Потом мы долго стояли, нас догнала полуторка с обедом-ужином в термосах, и мы ели, не чувствуя и не понимая, чего едим. До этой ночи мы всегда ели с удовольствием, и пища была вкусной: настоящий плов или поджаренная картошечка с котлетами, молоко из сгущенки, кофе, и самое главное — мы каждый раз понимали, что, может быть, едим в последний раз в жизни, и потому ели не торопясь, с удовольствием — солидная, без разговоров, крестьянская трапеза. Мы склонялись к круглым котелкам: Гриша с Колей к одному, Венька и я к другому. Вкусный теплый парок овевал наши лица, я вспоминал, что почти так же было и дома: я сидел за столом… когда-то.

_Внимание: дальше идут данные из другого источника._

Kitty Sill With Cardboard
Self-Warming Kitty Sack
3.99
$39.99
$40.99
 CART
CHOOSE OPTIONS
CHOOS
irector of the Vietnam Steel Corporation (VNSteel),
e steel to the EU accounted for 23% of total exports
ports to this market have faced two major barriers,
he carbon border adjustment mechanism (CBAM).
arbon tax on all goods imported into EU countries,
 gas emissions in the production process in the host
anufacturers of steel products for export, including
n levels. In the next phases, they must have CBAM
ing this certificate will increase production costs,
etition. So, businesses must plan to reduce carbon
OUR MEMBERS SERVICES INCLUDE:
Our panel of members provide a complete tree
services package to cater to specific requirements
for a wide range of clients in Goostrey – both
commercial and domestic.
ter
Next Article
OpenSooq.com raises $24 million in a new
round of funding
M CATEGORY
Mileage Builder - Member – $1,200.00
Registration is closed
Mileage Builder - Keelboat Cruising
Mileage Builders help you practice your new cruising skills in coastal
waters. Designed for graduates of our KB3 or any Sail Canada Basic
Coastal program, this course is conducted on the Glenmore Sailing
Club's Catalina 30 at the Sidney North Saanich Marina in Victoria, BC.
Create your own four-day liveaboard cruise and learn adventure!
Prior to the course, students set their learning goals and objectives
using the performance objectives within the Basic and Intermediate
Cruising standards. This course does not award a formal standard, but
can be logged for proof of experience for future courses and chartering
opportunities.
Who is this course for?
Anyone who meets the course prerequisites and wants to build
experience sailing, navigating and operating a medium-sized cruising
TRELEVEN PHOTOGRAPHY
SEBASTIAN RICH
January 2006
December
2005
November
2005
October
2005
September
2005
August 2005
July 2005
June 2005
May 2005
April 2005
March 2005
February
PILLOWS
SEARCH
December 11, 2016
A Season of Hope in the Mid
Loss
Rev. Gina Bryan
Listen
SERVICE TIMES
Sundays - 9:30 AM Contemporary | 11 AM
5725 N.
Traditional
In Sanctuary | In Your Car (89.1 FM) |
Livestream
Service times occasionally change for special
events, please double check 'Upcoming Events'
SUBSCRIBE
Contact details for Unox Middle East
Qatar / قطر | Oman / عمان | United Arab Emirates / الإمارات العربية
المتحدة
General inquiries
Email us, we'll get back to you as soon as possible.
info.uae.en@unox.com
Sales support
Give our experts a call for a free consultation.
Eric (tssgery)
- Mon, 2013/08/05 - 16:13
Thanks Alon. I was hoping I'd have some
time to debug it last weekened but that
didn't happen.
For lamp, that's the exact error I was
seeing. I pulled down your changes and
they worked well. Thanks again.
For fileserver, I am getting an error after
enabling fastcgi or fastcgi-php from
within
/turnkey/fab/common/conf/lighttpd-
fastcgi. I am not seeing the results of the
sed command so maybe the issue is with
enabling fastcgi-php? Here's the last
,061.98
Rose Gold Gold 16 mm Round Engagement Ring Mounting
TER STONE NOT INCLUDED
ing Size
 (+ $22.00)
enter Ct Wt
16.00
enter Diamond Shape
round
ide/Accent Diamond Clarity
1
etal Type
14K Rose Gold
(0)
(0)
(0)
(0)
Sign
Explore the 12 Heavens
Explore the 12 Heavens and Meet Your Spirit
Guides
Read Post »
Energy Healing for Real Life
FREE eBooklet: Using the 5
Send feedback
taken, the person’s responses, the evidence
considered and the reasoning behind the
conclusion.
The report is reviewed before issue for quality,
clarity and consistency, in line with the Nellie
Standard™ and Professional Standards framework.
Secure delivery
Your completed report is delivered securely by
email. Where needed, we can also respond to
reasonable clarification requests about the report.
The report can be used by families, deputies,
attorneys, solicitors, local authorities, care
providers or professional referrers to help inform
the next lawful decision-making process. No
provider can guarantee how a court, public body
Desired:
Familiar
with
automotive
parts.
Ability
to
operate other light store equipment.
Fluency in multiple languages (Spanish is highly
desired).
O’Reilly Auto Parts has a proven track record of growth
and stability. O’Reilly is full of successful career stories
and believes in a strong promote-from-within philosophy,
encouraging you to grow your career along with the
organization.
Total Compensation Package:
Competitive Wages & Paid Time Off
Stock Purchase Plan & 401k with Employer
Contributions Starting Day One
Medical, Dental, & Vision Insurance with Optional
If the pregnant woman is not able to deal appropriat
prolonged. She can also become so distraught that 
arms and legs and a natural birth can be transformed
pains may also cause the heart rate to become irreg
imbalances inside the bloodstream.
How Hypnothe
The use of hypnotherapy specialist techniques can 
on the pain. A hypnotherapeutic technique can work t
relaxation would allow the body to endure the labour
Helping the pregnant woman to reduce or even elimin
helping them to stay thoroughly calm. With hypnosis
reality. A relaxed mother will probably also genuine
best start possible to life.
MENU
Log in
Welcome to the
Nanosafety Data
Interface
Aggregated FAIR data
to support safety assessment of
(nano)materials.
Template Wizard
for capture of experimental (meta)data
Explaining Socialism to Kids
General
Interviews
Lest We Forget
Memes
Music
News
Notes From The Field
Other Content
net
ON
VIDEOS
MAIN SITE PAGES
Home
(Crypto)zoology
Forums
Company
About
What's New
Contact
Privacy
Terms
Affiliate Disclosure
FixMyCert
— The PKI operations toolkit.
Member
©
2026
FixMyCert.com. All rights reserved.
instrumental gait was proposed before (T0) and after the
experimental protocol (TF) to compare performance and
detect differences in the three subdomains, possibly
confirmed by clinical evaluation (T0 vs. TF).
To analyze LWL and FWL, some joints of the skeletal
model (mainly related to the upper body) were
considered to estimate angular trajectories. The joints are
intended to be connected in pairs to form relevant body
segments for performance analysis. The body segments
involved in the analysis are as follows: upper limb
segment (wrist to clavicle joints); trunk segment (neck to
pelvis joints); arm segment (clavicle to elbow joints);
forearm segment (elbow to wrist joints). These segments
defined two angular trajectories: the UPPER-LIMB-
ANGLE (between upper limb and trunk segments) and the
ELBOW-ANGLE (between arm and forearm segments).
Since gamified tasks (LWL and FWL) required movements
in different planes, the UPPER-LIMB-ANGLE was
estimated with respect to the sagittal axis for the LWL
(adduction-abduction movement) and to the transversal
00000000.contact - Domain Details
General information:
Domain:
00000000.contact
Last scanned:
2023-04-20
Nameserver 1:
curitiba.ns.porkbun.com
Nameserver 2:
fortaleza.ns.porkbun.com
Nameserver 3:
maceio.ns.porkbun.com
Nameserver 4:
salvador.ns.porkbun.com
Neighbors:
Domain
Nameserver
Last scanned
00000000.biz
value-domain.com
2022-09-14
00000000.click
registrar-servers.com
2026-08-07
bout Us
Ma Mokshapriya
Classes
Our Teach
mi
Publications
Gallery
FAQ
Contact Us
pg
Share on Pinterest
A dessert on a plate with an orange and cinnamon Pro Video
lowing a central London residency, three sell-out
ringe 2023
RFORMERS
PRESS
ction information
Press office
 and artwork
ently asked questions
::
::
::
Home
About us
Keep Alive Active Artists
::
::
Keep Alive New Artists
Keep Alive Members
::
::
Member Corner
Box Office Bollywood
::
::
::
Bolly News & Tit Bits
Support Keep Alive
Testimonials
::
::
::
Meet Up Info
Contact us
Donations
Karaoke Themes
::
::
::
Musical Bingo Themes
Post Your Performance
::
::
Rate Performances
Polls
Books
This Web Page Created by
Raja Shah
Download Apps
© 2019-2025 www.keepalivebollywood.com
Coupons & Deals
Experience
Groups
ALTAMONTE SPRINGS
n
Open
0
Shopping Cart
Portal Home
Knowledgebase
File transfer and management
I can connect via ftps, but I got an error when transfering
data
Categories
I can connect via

Да, теплый парок, концерты по радио… Вебера еще вспомни с его хором из «Волшебного стрелка». Тра-ля-ля-ля… Опомнись, малыш! В концлагере ты же увидел и разом понял, что мир-то, оказывается, мотается на тонюсеньком волоске вместе со всеми твоими веберами и лунными дорожками на летней Волге и уже домотался до сушеных трупов на стерильной площадочке. Бог ты мой… да что же это… одни тысячелетиями что-то создают, какие-то понятия о красоте, целесообразности, о почтении к мертвым, наконец. Ценою многих проб и ошибок они давно уже поняли и убедились, что иначе ведь не выжить на Земле, а эти… словно инопланетяне какие-то, эти все еще жгут, разрушают, убивают, им, видишь ли, не нравится все, что создано, иные у них помыслы и устремления… и вот доустремлялись до сушеных трупов на стерильной площадочке. И ведь сами же гибнут, дохнут, как тот эсэсовец! Но почему-то лишь перед самой смертью начинают соображать, что к чему. Только в последние минуты или даже секунды своей жизни в их глазах и на лицах появляются проблески мысли. «Ру-ус, пук-пук. Я ведь мучаюсь. Помоги мне, прекрати эти невыносимые муки. Ваши снаряды, оказывается, тоже действуют. У меня, оказывается, тоже есть нервы. И ткани мои тоже мягкие, кости такие же ломкие, как и у всех. Мне тоже больно! Я ведь тоже, оказывается, человек!»
Но почему они всегда так поздно вспоминают про свои мягкие ткани и ломкие кости? Когда уже ничего поправить нельзя?
Я закрываю глаза и склоняюсь головой в свой угол. Прижимаюсь щекой к холодной броне и чувствую скулой, головой и всем телом мелкую, живую дрожь напрягающейся и стонущей от сверхусилия машины, которая упрямо лезет на очередной холм.
Болванка вошла нам прямо в лоб. Машина дергается назад, ярчайшая вспышка неземного, мертвенного света на миг ослепляет нас. В уши, в голову, в самый центр мозга врывается короткий, но оглушительный звериный рев. Упругим воздухом меня припечатывает к задней броне, и во всем теле вспыхивают и сразу же гаснут тысячи острых огоньков. В следующее мгновение я уже переваливаюсь спиной через заднюю броню, как прыгун через планку. Сверху на меня навалился Венька, но только на миг, и мы оба плюхаемся на мягкую влажную землю. Рядом падает Гриша.
Ну вот, это случилось. С виноватыми полуулыбками мы смотрим друг на друга. Лица у Веньки и Гриши белее мела. У меня, наверное, такое же. Гриша приподнимается на локте, чтобы встать, но сразу же кривит рот и хватается за бок.